= Yuliya Mishura =

Ukrainian mathematician

Yuliya Stepanivna Mishura (Юлія Степанівна Мішура) is a Ukrainian mathematician specializing in probability theory and mathematical finance. She is a professor at the Taras Shevchenko National University of Kyiv.

==Education and career==
Mishura earned a Ph.D. in 1978 from the Taras Shevchenko National University of Kyiv with a dissertation on Limit Theorems for Functionals from Stochastic Fields supervised by Dmitrii Sergeevich Silvestrov. She earned a Dr. Sci. from the National Academy of Sciences of Ukraine in 1990 with a dissertation Martingale Methods in the Theory of Stochastic Fields.

She became an assistant professor in the Faculty of Mechanics and Mathematics at National Taras Shevchenko University of Kyiv in 1976. She has been a full professor since 1991, and head of the Department of Probability, Statistics and Actuarial Mathematics since 2003.

With Kęstutis Kubilius, she is the founding co-editor-in-chief of the journal Modern Stochastics: Theory and Applications.

Work order 1:
Answer these questions on the article about Yuliya Mishura:
(a) In what year did she earn her Ph.D.?
(b) Since what year has she headed the Department of Probability, Statistics and Actuarial Mathematics?
(c) With whom is she founding co-editor-in-chief of the journal Modern Stochastics: Theory and Applications?

Raw data:

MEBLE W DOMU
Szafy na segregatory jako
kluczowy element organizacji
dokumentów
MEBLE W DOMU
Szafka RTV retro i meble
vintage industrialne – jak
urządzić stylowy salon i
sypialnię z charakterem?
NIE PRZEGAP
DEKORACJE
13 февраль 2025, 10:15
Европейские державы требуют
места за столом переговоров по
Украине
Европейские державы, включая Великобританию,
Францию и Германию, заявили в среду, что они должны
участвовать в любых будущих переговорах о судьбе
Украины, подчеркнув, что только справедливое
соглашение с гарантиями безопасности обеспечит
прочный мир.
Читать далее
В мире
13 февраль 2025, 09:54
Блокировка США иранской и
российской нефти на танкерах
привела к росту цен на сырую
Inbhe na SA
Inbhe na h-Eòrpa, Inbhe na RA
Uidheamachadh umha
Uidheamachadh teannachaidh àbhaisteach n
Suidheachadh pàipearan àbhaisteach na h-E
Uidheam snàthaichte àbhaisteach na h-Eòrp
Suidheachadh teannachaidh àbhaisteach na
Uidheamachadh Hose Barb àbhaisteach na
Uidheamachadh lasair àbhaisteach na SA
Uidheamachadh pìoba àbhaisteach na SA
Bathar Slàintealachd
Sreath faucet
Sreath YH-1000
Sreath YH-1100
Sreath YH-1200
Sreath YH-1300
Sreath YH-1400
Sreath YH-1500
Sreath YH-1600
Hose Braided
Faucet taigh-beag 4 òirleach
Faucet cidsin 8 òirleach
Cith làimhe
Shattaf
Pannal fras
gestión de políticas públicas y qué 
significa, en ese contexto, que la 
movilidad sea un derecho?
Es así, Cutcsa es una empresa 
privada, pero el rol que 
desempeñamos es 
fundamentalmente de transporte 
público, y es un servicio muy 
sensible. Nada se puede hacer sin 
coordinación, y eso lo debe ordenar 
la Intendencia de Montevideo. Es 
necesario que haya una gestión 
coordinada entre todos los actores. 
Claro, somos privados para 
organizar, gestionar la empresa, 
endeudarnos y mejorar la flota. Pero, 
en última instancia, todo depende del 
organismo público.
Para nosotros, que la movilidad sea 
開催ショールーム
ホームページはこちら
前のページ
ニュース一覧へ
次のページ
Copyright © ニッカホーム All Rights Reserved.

Work order 2: Recast the entries as a numbered list, omitting blank lines, starting with their first line and going on through the line containing "Францию и Германию, заявили".

Response area 1:
(a) 1978
(b) 2003
(c) Kęstutis Kubilius

Response area 2:
1. MEBLE W DOMU
2. Szafy na segregatory jako
3. kluczowy element organizacji
4. dokumentów
5. MEBLE W DOMU
6. Szafka RTV retro i meble
7. vintage industrialne – jak
8. urządzić stylowy salon i
9. sypialnię z charakterem?
10. NIE PRZEGAP
11. DEKORACJE
12. 13 февраль 2025, 10:15
13. Европейские державы требуют
14. места за столом переговоров по
15. Украине
16. Европейские державы, включая Великобританию,
17. Францию и Германию, заявили в среду, что они должны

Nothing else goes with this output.